NEJM Published online 8 April, 2021 | https://www.nejm.org/doi/full/10.1056/NEJMoa2032510
Digest author: Emer Kelly, incoming ERS E-Learning Director / 23 April, 2021
In recent years the question of the appropriate target range for oxygenation in the ICU has been investigated. Although a systematic review and meta-analysis showed that lower oxygenation targets were preferable in acutely ill adults, the LOCO2 trial in ARDS raised concern when stopped prematurely due to increase in mesenteric ischaemia when lower oxygen was targetted. The ICU-ROX trial found no between-group differences in ventilator-free days or in mortality within 28 days. To add to these major trails published last year, this study (HOT-ICU trial) tested the hypothesis that targeting a PaO2 of 60mmHg (8 kPa) would reduce 90 day mortality by 5% as compared to PaO2 of 90mmHG (12 kPa) in patients admitted to the ICU with hypoxemic respiratory failure.
This was an investigator-initiated, multicentre stratified, parallel-group clinical trial with centralized randomization and a computer-generated concealed assignment sequence, which stratified according to the trial site and the presence of COPD or active haematological malignancy. The nature of the study meant that this could not be carried out in a blinded fashion. Thirty-five ICUs in Europe were involved.

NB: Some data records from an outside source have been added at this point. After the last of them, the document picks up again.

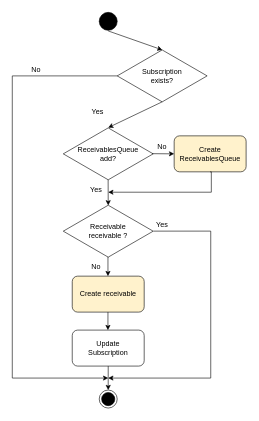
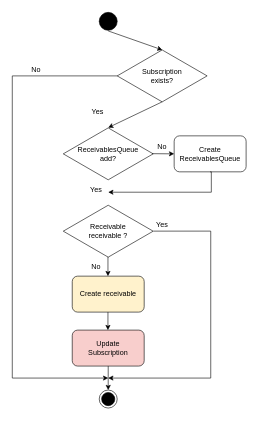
  <mxCell id="0" />
  <mxCell id="1" parent="0" />
  <mxCell id="2" value="" style="ellipse;fillColor=strokeColor;html=1;" parent="1" vertex="1"><mxGeometry x="165" y="20" width="30" height="30" as="geometry" /></mxCell>
  <mxCell id="3" value="Subscription &lt;br&gt;exists?" style="html=1;whiteSpace=wrap;aspect=fixed;shape=isoRectangle;" parent="1" vertex="1"><mxGeometry x="195" y="81" width="150" height="90" as="geometry" /></mxCell>
  <mxCell id="4" value="ReceivablesQueue &lt;br&gt;add?" style="html=1;whiteSpace=wrap;aspect=fixed;shape=isoRectangle;" parent="1" vertex="1"><mxGeometry x="105" y="211" width="150" height="90" as="geometry" /></mxCell>
  <mxCell id="5" value="" style="ellipse;html=1;shape=endState;fillColor=strokeColor;" parent="1" vertex="1"><mxGeometry x="165" y="650" width="30" height="30" as="geometry" /></mxCell>
- <mxCell id="6" value="Create ReceivablesQueue" style="rounded=1;whiteSpace=wrap;html=1;fillColor=#fff2cc;" parent="1" vertex="1"><mxGeometry x="290" y="226" width="120" height="60" as="geometry" /></mxCell>
+ <mxCell id="6" value="Create ReceivablesQueue" style="rounded=1;whiteSpace=wrap;html=1;" parent="1" vertex="1"><mxGeometry x="290" y="226" width="120" height="60" as="geometry" /></mxCell>
  <mxCell id="7" value="" style="endArrow=classic;html=1;rounded=0;exitX=0.5;exitY=1;exitDx=0;exitDy=0;exitPerimeter=0;entryX=0.502;entryY=0.019;entryDx=0;entryDy=0;entryPerimeter=0;" parent="1" target="3" edge="1"><mxGeometry width="50" height="50" relative="1" as="geometry"><mxPoint x="180" y="51" as="sourcePoint" /><mxPoint x="180" y="80" as="targetPoint" /></mxGeometry></mxCell>
  <mxCell id="8" value="" style="endArrow=classic;html=1;rounded=0;exitX=0.989;exitY=0.497;exitDx=0;exitDy=0;exitPerimeter=0;entryX=0;entryY=0.5;entryDx=0;entryDy=0;" parent="1" source="4" target="6" edge="1"><mxGeometry width="50" height="50" relative="1" as="geometry"><mxPoint x="10" y="180" as="sourcePoint" /><mxPoint x="60" y="130" as="targetPoint" /></mxGeometry></mxCell>
  <mxCell id="9" value="Receivable&lt;br&gt;receivable ?" style="html=1;whiteSpace=wrap;aspect=fixed;shape=isoRectangle;" parent="1" vertex="1"><mxGeometry x="105" y="340" width="150" height="90" as="geometry" /></mxCell>
- <mxCell id="10" value="" style="endArrow=classic;html=1;rounded=0;entryX=0.5;entryY=0.022;entryDx=0;entryDy=0;entryPerimeter=0;exitX=0.499;exitY=0.981;exitDx=0;exitDy=0;exitPerimeter=0;" parent="1" source="4" target="9" edge="1"><mxGeometry width="50" height="50" relative="1" as="geometry"><mxPoint x="180" y="300" as="sourcePoint" /><mxPoint x="179.58" y="340" as="targetPoint" /></mxGeometry></mxCell>
  <mxCell id="11" value="No" style="text;html=1;strokeColor=none;fillColor=none;align=center;verticalAlign=middle;whiteSpace=wrap;rounded=0;" parent="1" vertex="1"><mxGeometry x="240" y="230" width="60" height="30" as="geometry" /></mxCell>
  <mxCell id="12" value="" style="endArrow=classic;html=1;rounded=0;exitX=0.002;exitY=0.5;exitDx=0;exitDy=0;exitPerimeter=0;edgeStyle=orthogonalEdgeStyle;" parent="1" source="3" edge="1"><mxGeometry width="50" height="50" relative="1" as="geometry"><mxPoint x="170" y="290" as="sourcePoint" /><mxPoint x="180" y="630" as="targetPoint" /><Array as="points"><mxPoint x="20" y="126" /><mxPoint x="20" y="630" /></Array></mxGeometry></mxCell>
  <mxCell id="13" value="Create receivable" style="rounded=1;whiteSpace=wrap;html=1;fillColor=#fff2cc;" parent="1" vertex="1"><mxGeometry x="120" y="460" width="120" height="60" as="geometry" /></mxCell>
  <mxCell id="14" value="" style="endArrow=classic;html=1;rounded=0;entryX=0.5;entryY=0;entryDx=0;entryDy=0;" parent="1" target="5" edge="1"><mxGeometry width="50" height="50" relative="1" as="geometry"><mxPoint x="180" y="610" as="sourcePoint" /><mxPoint x="220" y="310" as="targetPoint" /></mxGeometry></mxCell>
  <mxCell id="15" value="No" style="text;html=1;strokeColor=none;fillColor=none;align=center;verticalAlign=middle;whiteSpace=wrap;rounded=0;" parent="1" vertex="1"><mxGeometry x="30" y="101" width="60" height="30" as="geometry" /></mxCell>
  <mxCell id="16" value="" style="endArrow=classic;html=1;rounded=0;entryX=0.5;entryY=0.014;entryDx=0;entryDy=0;entryPerimeter=0;exitX=0.5;exitY=0.981;exitDx=0;exitDy=0;exitPerimeter=0;" parent="1" source="3" target="4" edge="1"><mxGeometry width="50" height="50" relative="1" as="geometry"><mxPoint x="180" y="170" as="sourcePoint" /><mxPoint x="179.58" y="211" as="targetPoint" /></mxGeometry></mxCell>
  <mxCell id="17" value="" style="endArrow=classic;html=1;rounded=0;exitX=0.5;exitY=1;exitDx=0;exitDy=0;edgeStyle=orthogonalEdgeStyle;" parent="1" source="6" edge="1"><mxGeometry width="50" height="50" relative="1" as="geometry"><mxPoint x="300" y="280" as="sourcePoint" /><mxPoint x="180" y="320" as="targetPoint" /><Array as="points"><mxPoint x="352" y="286" /><mxPoint x="352" y="320" /></Array></mxGeometry></mxCell>
  <mxCell id="18" value="Yes" style="text;html=1;strokeColor=none;fillColor=none;align=center;verticalAlign=middle;whiteSpace=wrap;rounded=0;" parent="1" vertex="1"><mxGeometry x="144" y="301" width="32" height="30" as="geometry" /></mxCell>
  <mxCell id="19" value="" style="endArrow=classic;html=1;rounded=0;exitX=0.5;exitY=1;exitDx=0;exitDy=0;exitPerimeter=0;entryX=0.502;entryY=0.019;entryDx=0;entryDy=0;entryPerimeter=0;" parent="1" edge="1"><mxGeometry width="50" height="50" relative="1" as="geometry"><mxPoint x="179.58" y="428" as="sourcePoint" /><mxPoint x="179.58" y="460" as="targetPoint" /></mxGeometry></mxCell>
  <mxCell id="20" value="No" style="text;html=1;strokeColor=none;fillColor=none;align=center;verticalAlign=middle;whiteSpace=wrap;rounded=0;" parent="1" vertex="1"><mxGeometry x="130" y="430" width="60" height="30" as="geometry" /></mxCell>
  <mxCell id="21" value="" style="endArrow=classic;html=1;rounded=0;exitX=1.002;exitY=0.499;exitDx=0;exitDy=0;exitPerimeter=0;edgeStyle=orthogonalEdgeStyle;" parent="1" source="9" edge="1"><mxGeometry width="50" height="50" relative="1" as="geometry"><mxPoint x="300" y="280" as="sourcePoint" /><mxPoint x="180" y="630" as="targetPoint" /><Array as="points"><mxPoint x="351" y="385" /><mxPoint x="351" y="630" /></Array></mxGeometry></mxCell>
- <mxCell id="22" value="Update&lt;br&gt;Subscription" style="rounded=1;whiteSpace=wrap;html=1;" parent="1" vertex="1"><mxGeometry x="120" y="550" width="120" height="60" as="geometry" /></mxCell>
+ <mxCell id="22" value="Update&lt;br&gt;Subscription" style="rounded=1;whiteSpace=wrap;html=1;fillColor=#f8cecc;" parent="1" vertex="1"><mxGeometry x="120" y="550" width="120" height="60" as="geometry" /></mxCell>
  <mxCell id="23" value="" style="endArrow=classic;html=1;rounded=0;exitX=0.5;exitY=1;exitDx=0;exitDy=0;exitPerimeter=0;entryX=0.496;entryY=0;entryDx=0;entryDy=0;entryPerimeter=0;" parent="1" target="22" edge="1"><mxGeometry width="50" height="50" relative="1" as="geometry"><mxPoint x="179.58" y="520" as="sourcePoint" /><mxPoint x="179.58" y="552" as="targetPoint" /></mxGeometry></mxCell>
  <mxCell id="24" value="Yes" style="text;html=1;strokeColor=none;fillColor=none;align=center;verticalAlign=middle;whiteSpace=wrap;rounded=0;" parent="1" vertex="1"><mxGeometry x="240" y="360" width="60" height="30" as="geometry" /></mxCell>
  <mxCell id="25" value="Yes" style="text;html=1;strokeColor=none;fillColor=none;align=center;verticalAlign=middle;whiteSpace=wrap;rounded=0;" parent="1" vertex="1"><mxGeometry x="149" y="171" width="27" height="30" as="geometry" /></mxCell>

Patients >18 years old, admitted to ICU with hypoxemic respiratory failure, requiring at least 10 litres of oxygen per minute in an open system or FiO2 of at least 0.5 in a closed system were screened if they were expected to be in ICU for >24 hours. Patients were excluded if they could not be randomised within the first 12 hours in the ICU. Patients needed an arterial line and oxygenation targets were achieved by adjustment of FiO2. Saturations were used to guide the oxygenation once correlated with the ABG. The primary outcome was death within 90 days. Secondary outcomes included serious adverse events especially ischaemic events.
2928 were included; 1462 in the lower-oxygen group and 1466 in the higher oxygenation group. Importantly the recorded PAO2 measurements were lower in the lower oxygenation group than the higher. Ventilation approaches, circulatory supports, renal replacement and blood transfusions were similar between groups. At 90 days 618 (42.9%) in the lower-oxygenation group and 613 of 1447 patients (42.4%) in the higher oxygenation group had died (risk ratio 1.02). There was no difference in secondary outcomes: no difference in percentage of days alive without life support, percentage of days alive after hospital discharge or serious adverse events.
These findings provide some further evidence for the use of conservative oxygen therapy in patients with hypoxemic respiratory failure and does not raise the safety concerns raised by the LOCO2 trial. Overall mortality was twice as high in these ICU patients as had been hypothesised and was likely due to the nature of the admissions with a higher proportion of acute medical conditions. A systematic review up to the point of inclusion of the ICU-ROX trial showed neither beneficial nor harmful effects of higher versus lower oxygenation strategies. This study adds to the literature by finding no differences between the 2 oxygenation groups but still does not preclude the possibility of clinically important harm or benefit.